» **Your goal**
Would you work out how many of the lines below hold "applications" and reply with nothing but the number?

» **Data listing**

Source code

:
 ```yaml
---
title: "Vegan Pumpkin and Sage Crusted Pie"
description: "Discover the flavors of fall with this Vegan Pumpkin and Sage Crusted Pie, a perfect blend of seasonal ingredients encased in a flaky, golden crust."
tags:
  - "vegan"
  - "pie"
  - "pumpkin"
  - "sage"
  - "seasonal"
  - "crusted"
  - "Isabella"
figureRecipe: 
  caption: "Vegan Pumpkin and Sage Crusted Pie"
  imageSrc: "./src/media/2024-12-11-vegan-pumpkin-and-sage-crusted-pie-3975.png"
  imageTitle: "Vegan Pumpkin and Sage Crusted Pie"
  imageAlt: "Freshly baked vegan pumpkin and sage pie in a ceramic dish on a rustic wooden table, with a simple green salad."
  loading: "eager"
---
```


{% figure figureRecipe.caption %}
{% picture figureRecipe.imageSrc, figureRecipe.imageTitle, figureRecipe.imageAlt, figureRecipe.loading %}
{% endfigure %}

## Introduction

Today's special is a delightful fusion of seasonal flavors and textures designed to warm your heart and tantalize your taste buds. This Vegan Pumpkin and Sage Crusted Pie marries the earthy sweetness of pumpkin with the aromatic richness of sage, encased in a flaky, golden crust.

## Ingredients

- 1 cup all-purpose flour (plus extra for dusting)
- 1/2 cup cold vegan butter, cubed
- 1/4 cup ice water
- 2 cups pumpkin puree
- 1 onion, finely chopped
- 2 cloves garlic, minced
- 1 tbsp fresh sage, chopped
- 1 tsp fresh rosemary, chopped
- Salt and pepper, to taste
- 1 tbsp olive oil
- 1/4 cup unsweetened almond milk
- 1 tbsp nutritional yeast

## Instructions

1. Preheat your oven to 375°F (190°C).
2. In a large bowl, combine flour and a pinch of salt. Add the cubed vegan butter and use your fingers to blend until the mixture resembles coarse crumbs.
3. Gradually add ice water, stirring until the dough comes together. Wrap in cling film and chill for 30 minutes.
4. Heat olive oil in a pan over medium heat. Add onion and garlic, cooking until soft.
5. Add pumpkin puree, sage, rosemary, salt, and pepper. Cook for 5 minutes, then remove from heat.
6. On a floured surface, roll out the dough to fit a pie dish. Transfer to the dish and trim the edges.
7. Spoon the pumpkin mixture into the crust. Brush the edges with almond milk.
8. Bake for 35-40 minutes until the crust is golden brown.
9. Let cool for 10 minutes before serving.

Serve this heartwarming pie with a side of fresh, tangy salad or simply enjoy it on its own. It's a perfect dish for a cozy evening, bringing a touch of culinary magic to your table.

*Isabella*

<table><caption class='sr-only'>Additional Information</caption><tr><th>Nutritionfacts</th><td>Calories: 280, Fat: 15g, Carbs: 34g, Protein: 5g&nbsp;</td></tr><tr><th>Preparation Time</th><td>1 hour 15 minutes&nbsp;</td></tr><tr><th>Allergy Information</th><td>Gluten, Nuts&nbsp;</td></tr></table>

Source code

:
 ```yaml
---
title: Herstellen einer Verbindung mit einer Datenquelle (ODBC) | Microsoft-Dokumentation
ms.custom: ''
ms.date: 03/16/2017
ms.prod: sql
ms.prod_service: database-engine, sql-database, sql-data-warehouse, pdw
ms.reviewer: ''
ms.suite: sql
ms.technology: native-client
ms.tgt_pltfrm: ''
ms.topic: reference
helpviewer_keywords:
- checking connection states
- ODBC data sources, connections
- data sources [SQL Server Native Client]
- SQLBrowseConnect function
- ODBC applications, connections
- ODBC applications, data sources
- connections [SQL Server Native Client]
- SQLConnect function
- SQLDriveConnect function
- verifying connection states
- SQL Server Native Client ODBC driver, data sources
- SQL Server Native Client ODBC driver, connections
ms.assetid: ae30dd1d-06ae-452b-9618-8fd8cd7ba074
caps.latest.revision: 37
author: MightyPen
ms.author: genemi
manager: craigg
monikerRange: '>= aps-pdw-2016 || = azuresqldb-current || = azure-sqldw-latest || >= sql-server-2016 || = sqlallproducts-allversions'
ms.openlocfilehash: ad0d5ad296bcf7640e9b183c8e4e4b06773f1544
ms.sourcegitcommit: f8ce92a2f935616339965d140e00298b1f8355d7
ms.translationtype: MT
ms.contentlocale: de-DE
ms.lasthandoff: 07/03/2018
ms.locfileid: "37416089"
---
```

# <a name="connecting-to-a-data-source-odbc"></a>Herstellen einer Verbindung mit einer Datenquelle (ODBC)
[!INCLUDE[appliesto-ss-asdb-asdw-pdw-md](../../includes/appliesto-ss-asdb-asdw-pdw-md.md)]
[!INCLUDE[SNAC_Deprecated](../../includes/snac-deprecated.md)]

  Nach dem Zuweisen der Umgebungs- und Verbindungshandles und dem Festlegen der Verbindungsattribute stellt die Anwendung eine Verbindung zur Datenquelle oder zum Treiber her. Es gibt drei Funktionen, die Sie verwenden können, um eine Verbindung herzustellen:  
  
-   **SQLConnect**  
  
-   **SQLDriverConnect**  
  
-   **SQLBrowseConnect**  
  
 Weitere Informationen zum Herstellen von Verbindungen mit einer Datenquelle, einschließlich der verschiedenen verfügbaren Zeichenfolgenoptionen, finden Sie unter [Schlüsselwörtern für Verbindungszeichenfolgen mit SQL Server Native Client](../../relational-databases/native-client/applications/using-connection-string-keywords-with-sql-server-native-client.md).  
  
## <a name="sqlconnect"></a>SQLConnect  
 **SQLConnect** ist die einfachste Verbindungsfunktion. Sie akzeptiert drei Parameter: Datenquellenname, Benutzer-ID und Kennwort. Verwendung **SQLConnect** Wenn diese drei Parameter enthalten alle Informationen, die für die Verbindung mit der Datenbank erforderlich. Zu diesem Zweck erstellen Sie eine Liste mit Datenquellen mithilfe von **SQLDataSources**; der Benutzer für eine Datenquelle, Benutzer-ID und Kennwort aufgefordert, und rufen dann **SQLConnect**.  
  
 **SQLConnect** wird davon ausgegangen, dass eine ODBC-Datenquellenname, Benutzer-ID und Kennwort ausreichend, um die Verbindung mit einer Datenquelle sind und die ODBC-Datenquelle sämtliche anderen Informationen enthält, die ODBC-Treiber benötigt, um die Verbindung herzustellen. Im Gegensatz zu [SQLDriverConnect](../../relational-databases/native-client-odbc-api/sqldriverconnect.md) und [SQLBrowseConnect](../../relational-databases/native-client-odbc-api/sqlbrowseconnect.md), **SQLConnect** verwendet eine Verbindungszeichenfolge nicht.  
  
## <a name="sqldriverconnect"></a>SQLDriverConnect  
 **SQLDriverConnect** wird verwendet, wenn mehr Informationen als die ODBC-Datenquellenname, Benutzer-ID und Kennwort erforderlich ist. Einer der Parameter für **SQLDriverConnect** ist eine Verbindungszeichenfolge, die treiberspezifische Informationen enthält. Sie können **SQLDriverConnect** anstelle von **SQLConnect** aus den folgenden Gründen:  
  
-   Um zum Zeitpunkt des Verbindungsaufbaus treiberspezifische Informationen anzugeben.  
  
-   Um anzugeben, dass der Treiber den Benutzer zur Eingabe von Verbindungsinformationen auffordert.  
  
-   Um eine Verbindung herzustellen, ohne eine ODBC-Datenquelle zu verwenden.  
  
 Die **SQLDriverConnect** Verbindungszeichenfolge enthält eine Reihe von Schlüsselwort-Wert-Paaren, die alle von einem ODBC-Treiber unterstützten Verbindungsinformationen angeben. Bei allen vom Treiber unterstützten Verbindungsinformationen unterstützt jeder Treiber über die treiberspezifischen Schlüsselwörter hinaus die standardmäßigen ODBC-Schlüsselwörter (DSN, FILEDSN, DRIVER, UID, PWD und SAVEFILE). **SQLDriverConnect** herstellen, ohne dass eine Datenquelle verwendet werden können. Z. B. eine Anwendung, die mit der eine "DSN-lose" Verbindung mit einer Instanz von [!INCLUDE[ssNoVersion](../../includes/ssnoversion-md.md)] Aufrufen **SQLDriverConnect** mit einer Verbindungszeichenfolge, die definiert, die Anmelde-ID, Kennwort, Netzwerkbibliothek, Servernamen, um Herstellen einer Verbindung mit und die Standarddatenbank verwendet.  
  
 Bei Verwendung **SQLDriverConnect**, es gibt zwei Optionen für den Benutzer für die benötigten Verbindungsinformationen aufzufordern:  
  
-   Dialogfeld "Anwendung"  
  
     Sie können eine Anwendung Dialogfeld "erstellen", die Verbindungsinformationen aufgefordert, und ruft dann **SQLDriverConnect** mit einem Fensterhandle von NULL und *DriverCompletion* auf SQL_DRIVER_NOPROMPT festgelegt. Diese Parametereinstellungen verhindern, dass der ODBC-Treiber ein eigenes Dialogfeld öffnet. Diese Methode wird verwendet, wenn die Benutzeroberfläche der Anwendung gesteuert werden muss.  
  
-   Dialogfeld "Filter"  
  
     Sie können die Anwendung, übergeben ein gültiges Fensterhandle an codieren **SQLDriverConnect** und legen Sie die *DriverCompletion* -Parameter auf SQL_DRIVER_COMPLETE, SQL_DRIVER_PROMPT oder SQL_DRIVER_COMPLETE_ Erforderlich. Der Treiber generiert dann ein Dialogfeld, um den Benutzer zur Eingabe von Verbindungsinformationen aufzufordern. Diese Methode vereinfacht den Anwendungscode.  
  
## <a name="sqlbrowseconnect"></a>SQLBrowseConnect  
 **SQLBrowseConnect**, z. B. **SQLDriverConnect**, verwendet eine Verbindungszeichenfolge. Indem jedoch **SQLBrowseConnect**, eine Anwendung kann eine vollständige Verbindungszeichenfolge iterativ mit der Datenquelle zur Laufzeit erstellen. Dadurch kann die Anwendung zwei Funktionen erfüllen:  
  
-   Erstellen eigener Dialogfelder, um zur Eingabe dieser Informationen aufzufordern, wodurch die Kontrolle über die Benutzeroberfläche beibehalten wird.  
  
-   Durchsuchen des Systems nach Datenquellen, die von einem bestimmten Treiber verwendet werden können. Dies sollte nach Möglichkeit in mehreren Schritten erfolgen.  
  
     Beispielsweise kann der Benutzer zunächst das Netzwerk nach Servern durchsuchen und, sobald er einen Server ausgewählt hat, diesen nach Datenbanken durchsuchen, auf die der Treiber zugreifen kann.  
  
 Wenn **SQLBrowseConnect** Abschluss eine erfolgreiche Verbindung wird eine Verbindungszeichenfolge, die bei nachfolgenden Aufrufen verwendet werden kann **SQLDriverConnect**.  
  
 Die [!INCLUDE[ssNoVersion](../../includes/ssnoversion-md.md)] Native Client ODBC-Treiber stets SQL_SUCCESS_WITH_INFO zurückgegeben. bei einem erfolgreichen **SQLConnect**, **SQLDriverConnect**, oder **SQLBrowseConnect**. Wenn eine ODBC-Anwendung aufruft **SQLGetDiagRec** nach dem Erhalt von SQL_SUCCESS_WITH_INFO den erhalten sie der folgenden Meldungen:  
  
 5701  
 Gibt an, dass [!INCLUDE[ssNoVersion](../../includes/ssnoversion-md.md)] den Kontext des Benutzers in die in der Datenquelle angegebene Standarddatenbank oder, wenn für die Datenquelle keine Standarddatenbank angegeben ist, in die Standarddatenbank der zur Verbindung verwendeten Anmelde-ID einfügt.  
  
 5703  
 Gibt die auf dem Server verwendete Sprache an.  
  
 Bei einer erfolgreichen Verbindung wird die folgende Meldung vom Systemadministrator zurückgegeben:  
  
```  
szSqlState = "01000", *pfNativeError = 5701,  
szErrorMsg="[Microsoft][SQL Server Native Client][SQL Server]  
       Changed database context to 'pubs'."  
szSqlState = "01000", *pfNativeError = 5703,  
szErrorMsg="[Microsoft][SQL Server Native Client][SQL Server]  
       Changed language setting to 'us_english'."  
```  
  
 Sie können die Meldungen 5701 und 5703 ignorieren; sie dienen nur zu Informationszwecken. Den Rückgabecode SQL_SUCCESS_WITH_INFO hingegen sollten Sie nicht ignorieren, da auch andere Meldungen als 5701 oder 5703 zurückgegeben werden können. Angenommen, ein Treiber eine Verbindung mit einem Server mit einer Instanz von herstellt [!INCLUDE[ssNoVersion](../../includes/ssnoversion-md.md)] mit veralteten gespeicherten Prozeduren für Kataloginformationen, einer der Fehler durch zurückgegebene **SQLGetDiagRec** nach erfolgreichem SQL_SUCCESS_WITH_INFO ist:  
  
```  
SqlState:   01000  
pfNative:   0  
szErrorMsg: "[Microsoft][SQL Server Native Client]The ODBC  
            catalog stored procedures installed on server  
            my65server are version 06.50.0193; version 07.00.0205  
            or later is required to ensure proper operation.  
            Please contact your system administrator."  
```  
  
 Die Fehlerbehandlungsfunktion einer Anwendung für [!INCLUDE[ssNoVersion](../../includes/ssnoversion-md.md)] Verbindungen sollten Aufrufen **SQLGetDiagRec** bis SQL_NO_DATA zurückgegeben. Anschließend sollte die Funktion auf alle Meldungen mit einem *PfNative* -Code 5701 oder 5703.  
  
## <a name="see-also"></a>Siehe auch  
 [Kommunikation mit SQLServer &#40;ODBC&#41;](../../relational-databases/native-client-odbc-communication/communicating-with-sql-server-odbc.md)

» **Your solution**
3